Data PMI Global S&P AS Mendekat: Inflasi, Lonjakan Minyak, dan Taruhan Kenaikan Suku Bunga Fed Mendorong Volatilitas Pasar
Data PMI Global S&P AS akan dirilis Jumat, menandakan kesehatan bisnis. Meskipun ekspansi diharapkan, lonjakan harga minyak dan ketegangan di Timur Tengah dapat memicu kembali kekhawatiran inflasi. Laporan ini memiliki bobot kritis untuk kebijakan Fed dan arah pasar.
Data PMI Global S&P AS akan dirilis Jumat, menawarkan pembacaan awal tentang kesehatan ekonomi negara. Analis mengantisipasi sedikit penurunan PMI Jasa menjadi 51.0 dan kenaikan PMI Manufaktur menjadi 54.5, dengan kedua angka tetap berada di wilayah ekspansi di atas 50.
Di luar angka utama, fokus kritis ada pada komentar ketenagakerjaan dan inflasi input. Ini terjadi karena harga minyak telah melonjak hampir 30% pada bulan Juli, didorong oleh eskalasi ketegangan geopolitik di Timur Tengah.
Kejutan harga minyak ini mempersulit jalur Federal Reserve. Meskipun data inflasi Juni yang lebih lunak meredakan taruhan kenaikan segera, CME FedWatch Tool sekarang menunjukkan probabilitas 80% setidaknya kenaikan suku bunga Fed sebesar 25 basis poin pada September.

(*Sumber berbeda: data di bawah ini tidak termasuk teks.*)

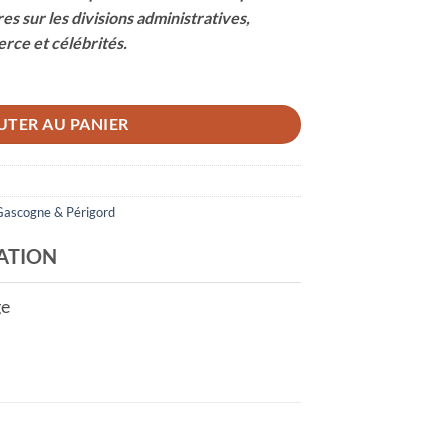
es sur les divisions administratives,
rce et célébrités.
UTER AU PANIER
Gascogne & Périgord
ATION
ge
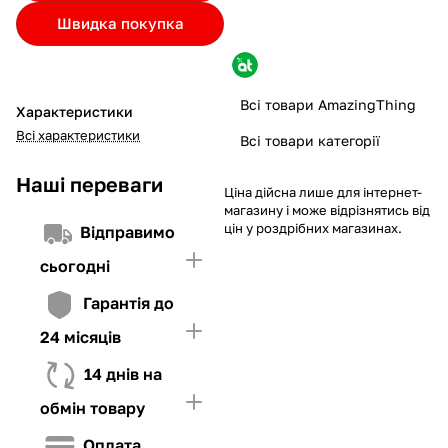
Якщо ліміт нижчий за вартість товару, невистачаючу суму
Швидка покупка
потрібно внести Першим внеском
4. Мати достатньо коштів для внесення першої частини платежу
та Першого внеску (у разі потреби)
Всі товари AmazingThing
Характеристики
Всі характеристики
Всі товари категорії
Наші переваги
Ціна дійсна лише для інтернет-
магазину і може відрізнятись від
цін у роздрібних магазинах.
Відправимо
сьогодні
Гарантія до
24 місяців
14 днів на
обмін товару
Оплата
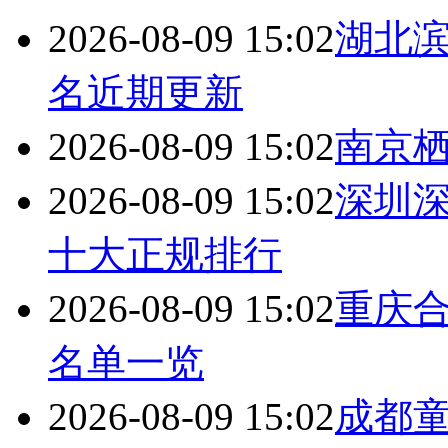
2026-08-09 15:02
湖北
名近期更新
2026-08-09 15:02
南京
2026-08-09 15:02
深圳深
十大正规排行
2026-08-09 15:02
重庆
名单一览
2026-08-09 15:02
成都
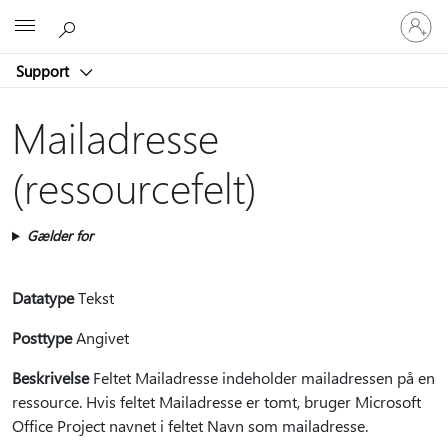
Log
Microsoft
på
din
Support
konto
Mailadresse
(ressourcefelt)
Gælder for
Datatype
Tekst
Posttype
Angivet
Beskrivelse
Feltet Mailadresse indeholder mailadressen på en
ressource. Hvis feltet Mailadresse er tomt, bruger Microsoft
Office Project navnet i feltet Navn som mailadresse.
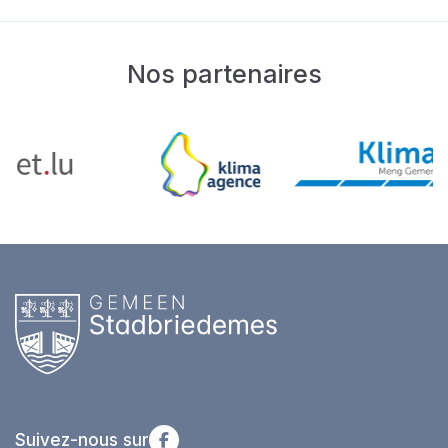
Nos partenaires
Suivez-nous sur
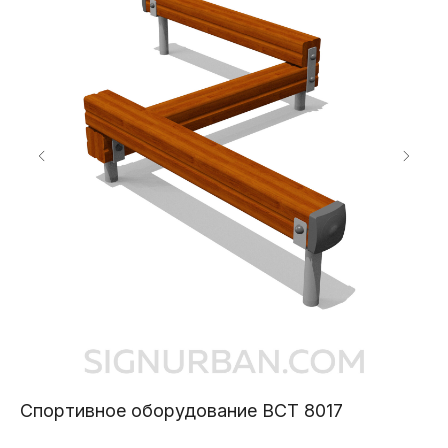
Спортивное оборудование ВСТ 8017
Т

Analis Rabobank memperingatkan bahwa sinyal PMI awal Juli ini mungkin tidak sepenuhnya menangkap pergeseran geopolitik dan pasar komoditas terbaru. Periode survei dapat meremehkan dampak sebenarnya dari kenaikan harga minyak baru-baru ini dan perkembangan di Timur Tengah.
Indikasi apa pun tentang peningkatan biaya input yang diteruskan kepada konsumen akan menandakan munculnya kembali tekanan inflasi. Skenario ini kemungkinan akan memperkuat Dolar AS dan memperkuat sikap hawkish Fed, memengaruhi pasar yang lebih luas.